Transferring Virtual Machine Images
Another task that involves huge files is transferring virtual machine images from my workstation PC to my X13 notebook. For the purpose, I use a 2.5 GbE interface between the two, and the X13 is able to push around 200 MB/s over the interface over an ssh/sftp connection. And indeed, the SSD has obviously no problem to store data at this speed. Again, this is twice as fast as with the Crucial P2 NVMe I used before that slows down to 100 MB/s after a while and also a lot faster than what I used to get with my previous notebook that couldn’t get 200 MB/s of the 2.5 GbE interface. Yes, 200 MB/s is not the limit of GbE, but it’s the limit of what ssh/sftp can do from a CPU point of view in my setup.
Program Startup and Concurrency
Compared to the previous NVMe drive and to the previous Lenovo X250 notebook with a SATA SSD, I also noticed that latency has again reduced quite a bit. Libreoffice, for example, opens so fast now, that the splash screen can hardly be seen. When clicking on the program icon, the Writer window just opens in the blink of an eye. This is also still the case while I consolidate VM images or while I run backups over Ethernet or to a USB attached hard disk.

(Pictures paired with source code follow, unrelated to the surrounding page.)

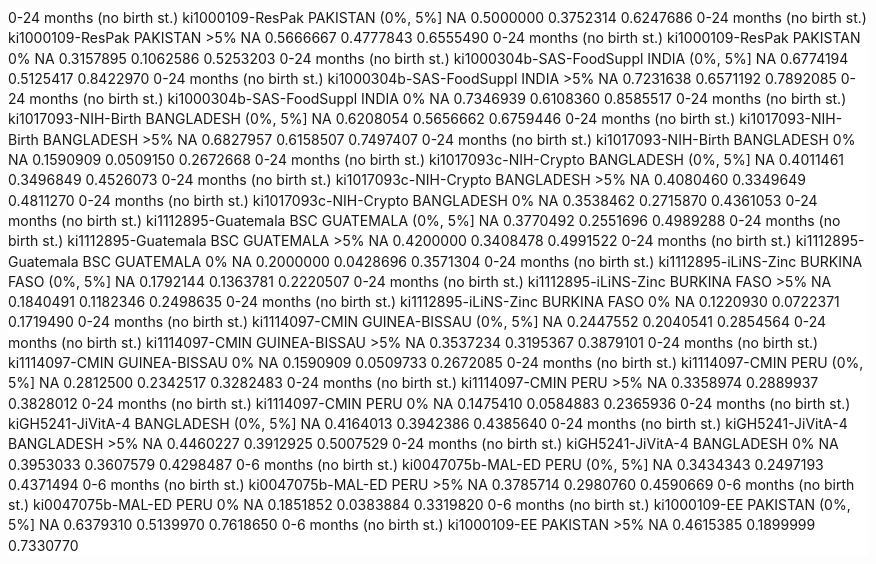 0-24 months (no birth st.)   ki1000109-ResPak           PAKISTAN                       (0%, 5%]             NA                0.5000000   0.3752314   0.6247686
0-24 months (no birth st.)   ki1000109-ResPak           PAKISTAN                       >5%                  NA                0.5666667   0.4777843   0.6555490
0-24 months (no birth st.)   ki1000109-ResPak           PAKISTAN                       0%                   NA                0.3157895   0.1062586   0.5253203
0-24 months (no birth st.)   ki1000304b-SAS-FoodSuppl   INDIA                          (0%, 5%]             NA                0.6774194   0.5125417   0.8422970
0-24 months (no birth st.)   ki1000304b-SAS-FoodSuppl   INDIA                          >5%                  NA                0.7231638   0.6571192   0.7892085
0-24 months (no birth st.)   ki1000304b-SAS-FoodSuppl   INDIA                          0%                   NA                0.7346939   0.6108360   0.8585517
0-24 months (no birth st.)   ki1017093-NIH-Birth        BANGLADESH                     (0%, 5%]             NA                0.6208054   0.5656662   0.6759446
0-24 months (no birth st.)   ki1017093-NIH-Birth        BANGLADESH                     >5%                  NA                0.6827957   0.6158507   0.7497407
0-24 months (no birth st.)   ki1017093-NIH-Birth        BANGLADESH                     0%                   NA                0.1590909   0.0509150   0.2672668
0-24 months (no birth st.)   ki1017093c-NIH-Crypto      BANGLADESH                     (0%, 5%]             NA                0.4011461   0.3496849   0.4526073
0-24 months (no birth st.)   ki1017093c-NIH-Crypto      BANGLADESH                     >5%                  NA                0.4080460   0.3349649   0.4811270
0-24 months (no birth st.)   ki1017093c-NIH-Crypto      BANGLADESH                     0%                   NA                0.3538462   0.2715870   0.4361053
0-24 months (no birth st.)   ki1112895-Guatemala BSC    GUATEMALA                      (0%, 5%]             NA                0.3770492   0.2551696   0.4989288
0-24 months (no birth st.)   ki1112895-Guatemala BSC    GUATEMALA                      >5%                  NA                0.4200000   0.3408478   0.4991522
0-24 months (no birth st.)   ki1112895-Guatemala BSC    GUATEMALA                      0%                   NA                0.2000000   0.0428696   0.3571304
0-24 months (no birth st.)   ki1112895-iLiNS-Zinc       BURKINA FASO                   (0%, 5%]             NA                0.1792144   0.1363781   0.2220507
0-24 months (no birth st.)   ki1112895-iLiNS-Zinc       BURKINA FASO                   >5%                  NA                0.1840491   0.1182346   0.2498635
0-24 months (no birth st.)   ki1112895-iLiNS-Zinc       BURKINA FASO                   0%                   NA                0.1220930   0.0722371   0.1719490
0-24 months (no birth st.)   ki1114097-CMIN             GUINEA-BISSAU                  (0%, 5%]             NA                0.2447552   0.2040541   0.2854564
0-24 months (no birth st.)   ki1114097-CMIN             GUINEA-BISSAU                  >5%                  NA                0.3537234   0.3195367   0.3879101
0-24 months (no birth st.)   ki1114097-CMIN             GUINEA-BISSAU                  0%                   NA                0.1590909   0.0509733   0.2672085
0-24 months (no birth st.)   ki1114097-CMIN             PERU                           (0%, 5%]             NA                0.2812500   0.2342517   0.3282483
0-24 months (no birth st.)   ki1114097-CMIN             PERU                           >5%                  NA                0.3358974   0.2889937   0.3828012
0-24 months (no birth st.)   ki1114097-CMIN             PERU                           0%                   NA                0.1475410   0.0584883   0.2365936
0-24 months (no birth st.)   kiGH5241-JiVitA-4          BANGLADESH                     (0%, 5%]             NA                0.4164013   0.3942386   0.4385640
0-24 months (no birth st.)   kiGH5241-JiVitA-4          BANGLADESH                     >5%                  NA                0.4460227   0.3912925   0.5007529
0-24 months (no birth st.)   kiGH5241-JiVitA-4          BANGLADESH                     0%                   NA                0.3953033   0.3607579   0.4298487
0-6 months (no birth st.)    ki0047075b-MAL-ED          PERU                           (0%, 5%]             NA                0.3434343   0.2497193   0.4371494
0-6 months (no birth st.)    ki0047075b-MAL-ED          PERU                           >5%                  NA                0.3785714   0.2980760   0.4590669
0-6 months (no birth st.)    ki0047075b-MAL-ED          PERU                           0%                   NA                0.1851852   0.0383884   0.3319820
0-6 months (no birth st.)    ki1000109-EE               PAKISTAN                       (0%, 5%]             NA                0.6379310   0.5139970   0.7618650
0-6 months (no birth st.)    ki1000109-EE               PAKISTAN                       >5%                  NA                0.4615385   0.1899999   0.7330770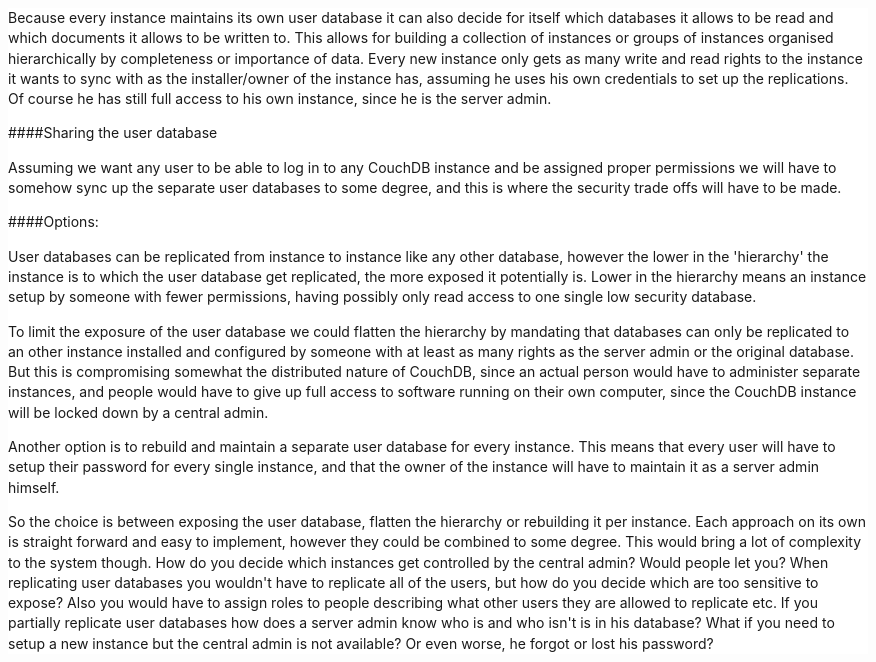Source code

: Because every instance maintains its own user database it can also
decide for itself which databases it allows to be read and which
documents it allows to be written to. This allows for building a
collection of instances or groups of instances organised
hierarchically by completeness or importance of data. Every new
instance only gets as many write and read rights to the instance it
wants to sync with as the installer/owner of the instance has,
assuming he uses his own credentials to set up the replications. Of
course he has still full access to his own instance, since he is the
server admin.

####Sharing the user database

Assuming we want any user to be able to log in to any CouchDB instance
and be assigned proper permissions we will have to somehow sync up the
separate user databases to some degree, and this is where the security
trade offs will have to be made. 

####Options:

User databases can be replicated from instance to instance like any
other database, however the lower in the 'hierarchy' the instance is
to which the user database get replicated, the more exposed it
potentially is. Lower in the hierarchy means an instance setup by
someone with fewer permissions, having possibly only read access to
one single low security database.

To limit the exposure of the user database we could flatten the
hierarchy by mandating that databases can only be replicated to an
other instance installed and configured by someone with at least as
many rights as the server admin or the original database. But this is
compromising somewhat the distributed nature of CouchDB, since an
actual person would have to administer separate instances, and people
would have to give up full access to software running on their own
computer, since the CouchDB instance will be locked down by a central
admin.

Another option is to rebuild and maintain a separate user database
for every instance. This means that every user will have to setup
their password for every single instance, and that the owner of the
instance will have to maintain it as a server admin himself.

So the choice is between exposing the user database, flatten the
hierarchy or rebuilding it per instance. Each approach on its own is
straight forward and easy to implement, however they could be combined
to some degree. This would bring a lot of complexity to the system
though. How do you decide which instances get controlled by the
central admin? Would people let you? When replicating user databases
you wouldn't have to replicate all of the users, but how do you decide
which are too sensitive to expose? Also you would have to assign roles
to people describing what other users they are allowed to replicate
etc. If you partially replicate user databases how does a server admin
know who is and who isn't is in his database? What if you need to
setup a new instance but the central admin is not available? Or even
worse, he forgot or lost his password? 
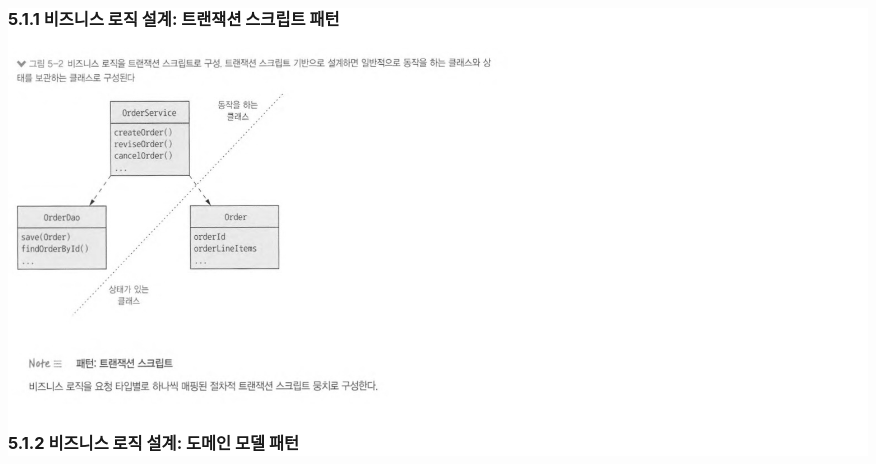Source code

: ### 5.1.1 비즈니스 로직 설계: 트랜잭션 스크립트 패턴

<img src="./img/2.jpg" alt="" width="500" />

### 5.1.2 비즈니스 로직 설계: 도메인 모델 패턴
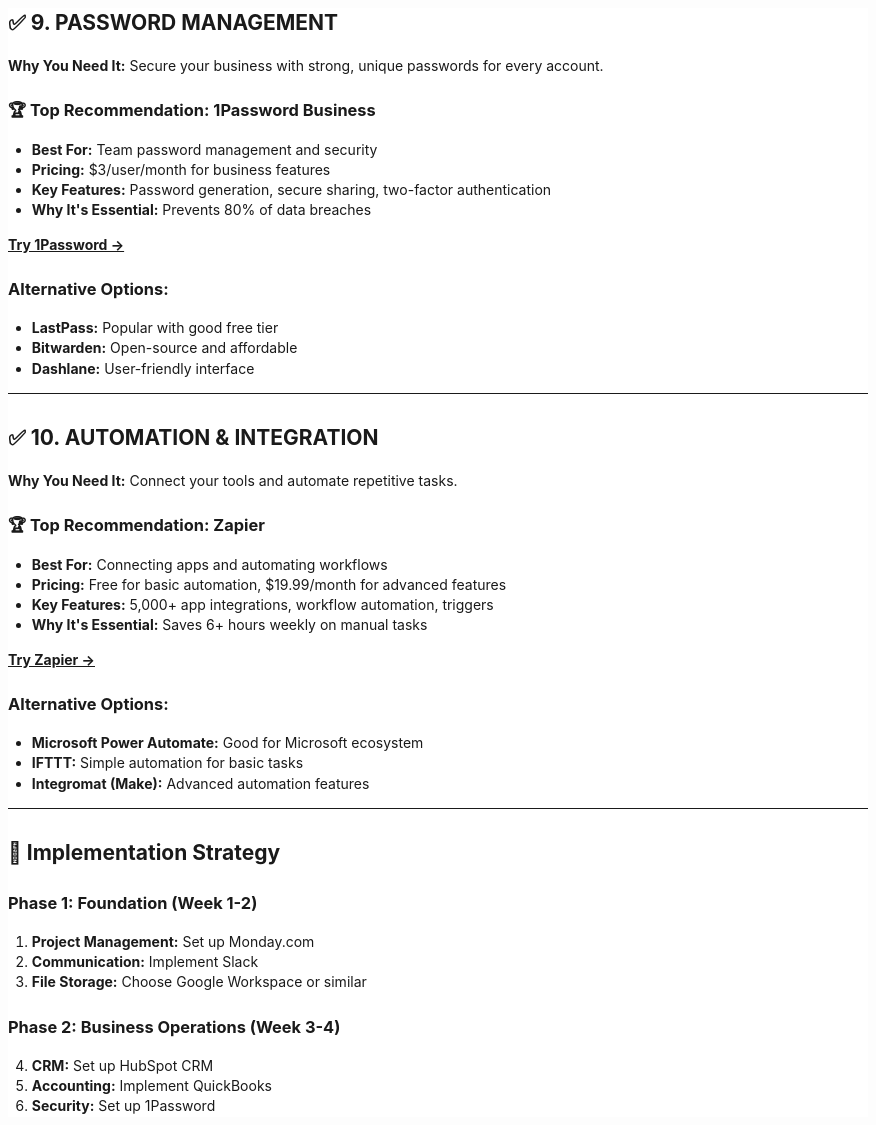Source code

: 
## **✅ 9. PASSWORD MANAGEMENT**
**Why You Need It:** Secure your business with strong, unique passwords for every account.

### **🏆 Top Recommendation: 1Password Business**
- **Best For:** Team password management and security
- **Pricing:** $3/user/month for business features
- **Key Features:** Password generation, secure sharing, two-factor authentication
- **Why It's Essential:** Prevents 80% of data breaches

[**Try 1Password →**](https://1password.com)

### **Alternative Options:**
- **LastPass:** Popular with good free tier
- **Bitwarden:** Open-source and affordable
- **Dashlane:** User-friendly interface

---

## **✅ 10. AUTOMATION & INTEGRATION**
**Why You Need It:** Connect your tools and automate repetitive tasks.

### **🏆 Top Recommendation: Zapier**
- **Best For:** Connecting apps and automating workflows
- **Pricing:** Free for basic automation, $19.99/month for advanced features
- **Key Features:** 5,000+ app integrations, workflow automation, triggers
- **Why It's Essential:** Saves 6+ hours weekly on manual tasks

[**Try Zapier →**](https://zapier.com)

### **Alternative Options:**
- **Microsoft Power Automate:** Good for Microsoft ecosystem
- **IFTTT:** Simple automation for basic tasks
- **Integromat (Make):** Advanced automation features

---

## **🎯 Implementation Strategy**

### **Phase 1: Foundation (Week 1-2)**
1. **Project Management:** Set up Monday.com
2. **Communication:** Implement Slack
3. **File Storage:** Choose Google Workspace or similar

### **Phase 2: Business Operations (Week 3-4)**
4. **CRM:** Set up HubSpot CRM
5. **Accounting:** Implement QuickBooks
6. **Security:** Set up 1Password
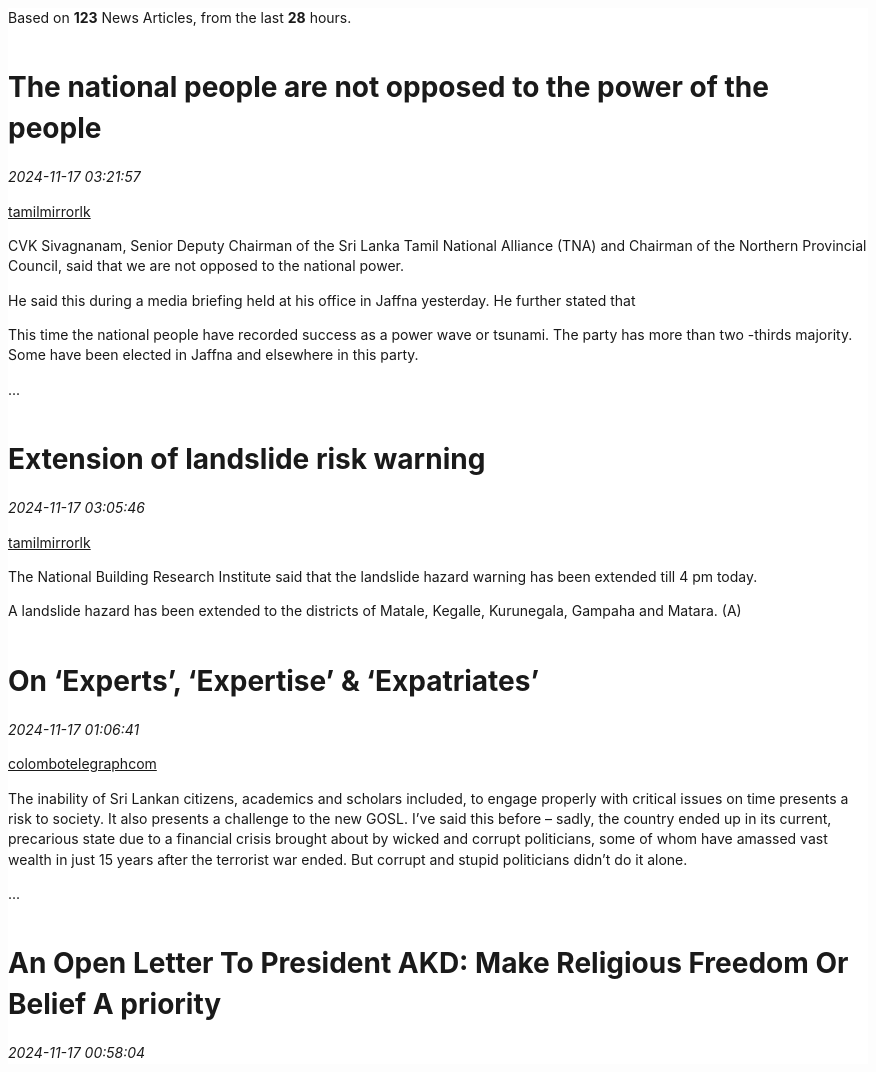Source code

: Based on **123** News Articles, from the last **28** hours.

# The national people are not opposed to the power of the people

*2024-11-17 03:21:57*

[tamilmirrorlk](https://www.tamilmirror.lk/செய்திகள்/தேசிய-மக்கள்-சக்தியை-எதிர்ப்பானவர்கள்-அல்லர்/175-347310)

CVK Sivagnanam, Senior Deputy Chairman of the Sri Lanka Tamil National Alliance (TNA) and Chairman of the Northern Provincial Council, said that we are not opposed to the national power.

He said this during a media briefing held at his office in Jaffna yesterday. He further stated that

This time the national people have recorded success as a power wave or tsunami. The party has more than two -thirds majority. Some have been elected in Jaffna and elsewhere in this party.

...



# Extension of landslide risk warning

*2024-11-17 03:05:46*

[tamilmirrorlk](https://www.tamilmirror.lk/செய்திகள்/மண்சரிவு-அபாய-எச்சரிக்கை-நீடிப்பு/175-347309)

The National Building Research Institute said that the landslide hazard warning has been extended till 4 pm today.

A landslide hazard has been extended to the districts of Matale, Kegalle, Kurunegala, Gampaha and Matara. (A)



# On ‘Experts’, ‘Expertise’ & ‘Expatriates’

*2024-11-17 01:06:41*

[colombotelegraphcom](https://www.colombotelegraph.com/index.php/on-experts-expertise-expatriates/)

The inability of Sri Lankan citizens, academics and scholars included, to engage properly with critical issues on time presents a risk to society. It also presents a challenge to the new GOSL. I’ve said this before – sadly, the country ended up in its current, precarious state due to a financial crisis brought about by wicked and corrupt politicians, some of whom have amassed vast wealth in just 15 years after the terrorist war ended. But corrupt and stupid politicians didn’t do it alone.

...



# An Open Letter To President AKD: Make Religious Freedom Or Belief A priority

*2024-11-17 00:58:04*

There’s always a few CPU cores left waiting to work on other things in addition to shuffling data back and forth, and the SSD has no problems reading and writing data while other bulk data transfers are ongoing.
The Bottom Line
So in summary it’s nice that the X13 and the Samsung 970 Evo Plus support PCIe 3, but I’m unable to leverage the full write performance that the drive offers. That being said, the speed is still breathtaking, but it sets reviews that look at SSD performance in another perspective. The main takeaway for me: The sustained write performance and latency of the drive are the most important parameters for my daily use. And here, the 970 Evo Plus runs circles around my initial NVMe drive.